PREGUNTAS
**A.** Indica si cada afirmación coincide con el pasaje sobre el profesorado, respondiendo sí o no y citando literalmente las palabras que lo deciden: (i) el profesor pasa a ser calculable, descriptible y comparable; (ii) la investigación pedagógica importada toma en cuenta las singularidades históricas y geopolíticas de cada comunidad educativa; (iii) los efectos en el profesorado se constatan en cuatro aspectos.
**B.** Según el pasaje sobre el profesorado, ¿de dónde proviene la investigación pedagógica que se importa y aplica?
**C.** Por favor, prosigue el pasaje sobre el profesorado y los discursos disciplinarios a partir de su última oración.

Este ensamblaje se encuentra asegurado por determinadas técnicas de gobierno que harían funcionar el poder sutilmente bajo la racionalidad política neoliberal del presente (Castro-Gómez 60-3). En este mismo sentido, se erige un sujeto modélico dispuesto como mero operario de aquella racionalidad tecno-capitalista y su modo de gobernanza, permeando transversal e inevitablemente el campo educativo. Se enarbola así un cierto tipo de subjetividad mediada por lógicas estatales y del mercado, provocando una resignificación de lo individual, de lo colectivo y de la cooperación desde la forma-empresa (Sztulwark 44-6). Este entrelazamiento es lo que permea las reformas y sus derivas actuales de la educación, lo que a su vez se reproduce al compás de textos y discursos jurídico-normativos (deontológicos) que imponen determinadas disposiciones –físicas y espirituales– al cuerpo docente, instalando una mirada tutelar: “haciendo que el profesor sea calculable, descriptible y comparable” (Ball 161).
Estos análisis problematizan el impacto de los discursos disciplinarios, trascendiendo el mero efecto formador para el que han sido diseñados e instituidos. En el caso del profesorado, dichos efectos se constatan en tres aspectos íntimamente ligados de maneras potencialmente contradictorias: por una parte, a partir de una ética de la formación profesional del supuesto carácter deontológico que se prescribe de manera universalizante a todo aquel que responda al llamado vocacional de la docencia. Luego, por medio de la adscripción voluntaria a lógicas sustentadas en la importación y aplicación de una investigación pedagógica proveniente de países del primer mundo, mediante las que se incorporan inadvertidamente las lógicas mercantiles de producción del conocimiento científico y, al mismo tiempo, se desconocen las singularidades históricas y geopolíticas que componen las realidades nacionales y locales de cada una de las comunidades educativas, especialmente las latinoamericanas. En tercer lugar, la de un sistema de inscripción sistemática de los cuerpos en un modelo funcionalista de desarrollo de la pedagogía como disciplina con un campo de saberes que le es propio y que debe ser permanentemente actualizado. Estos aspectos se sostienen en una perspectiva en la que el conocimiento ya no refiere solo a un conjunto de saberes verdaderos que habría que manejar para transmitir, sino a la serie de verdades encarnadas que el docente debe ser capaz de performar para generar una conciencia de sí y, por ende, reconocerse y ser reconocido como sujeto-objeto del discurso.

EXTRACTOS DE FILAS
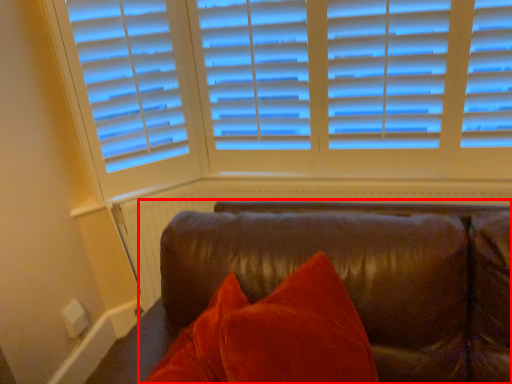
Question: From the image's perspective, what is the correct spatial relationship of studio couch (annotated by the red box) in relation to radiator?

Choices:
 (A) above
 (B) below

Answer: (B)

RESPUESTAS
**A.**
(i) Sí: «haciendo que el profesor sea calculable, descriptible y comparable».
(ii) No: «se desconocen las singularidades históricas y geopolíticas que componen las realidades nacionales y locales de cada una de las comunidades educativas».
(iii) No: «dichos efectos se constatan en tres aspectos íntimamente ligados».

**B.** De países del primer mundo.

**C.**
Como hemos planteado, el discurso pedagógico encuentra su condición de realización en un objetivismo metodológico centrado en la eficacia técnica. A partir de la instalación de la dicotomía hecho/valor se erige una concepción del saber neutro y verdadero sobre la base de la aplicación de métodos cuyo potencial de efectividad reside fundamentalmente en su indiferencia respecto de quien lo aplica. Ello supone una disyunción discursiva fundamental entre técnica y ética que se ejercerá, paradójicamente, como mecanismo de minimización de los efectos no previstos de la subjetividad del individuo. En otras palabras, se compone una lógica de inclusión diferencial que delimita las condiciones técnicas, morales y normativas del ser docente en tanto sujeto individual, al tiempo que busca eliminar cualquier singularidad que pueda surgir en la práctica educativa misma.
El dilema del docente se desplaza hacia un problema de performance y accountability individual, lo que legitima un modelo de producción sustentado en mecanismos de medición estandarizada de acuerdo con patrones conductuales clasificables y preestablecidos. Sin embrago, lo anterior se grafica al constatar la inserción y uso de categorías de educación y evaluación del desempeño provenientes del mundo empresarial dirigidas a fiscalizar tanto los conocimientos teóricos como las competencias individuales de los docentes:
El enfoque de competencias desde lo conductual ha tenido notables desarrollos en el campo de la gestión del talento humano en las organizaciones […] Desde mediados de la década de los años noventa esta concepción de las competencias también ha sido implementada en instituciones educativas de varios países, buscando con ello formar personas con ciertas competencias que les posibiliten un mayor impacto en la inserción laboral. (Espinoza Freire y Campuzano Vásquez 251)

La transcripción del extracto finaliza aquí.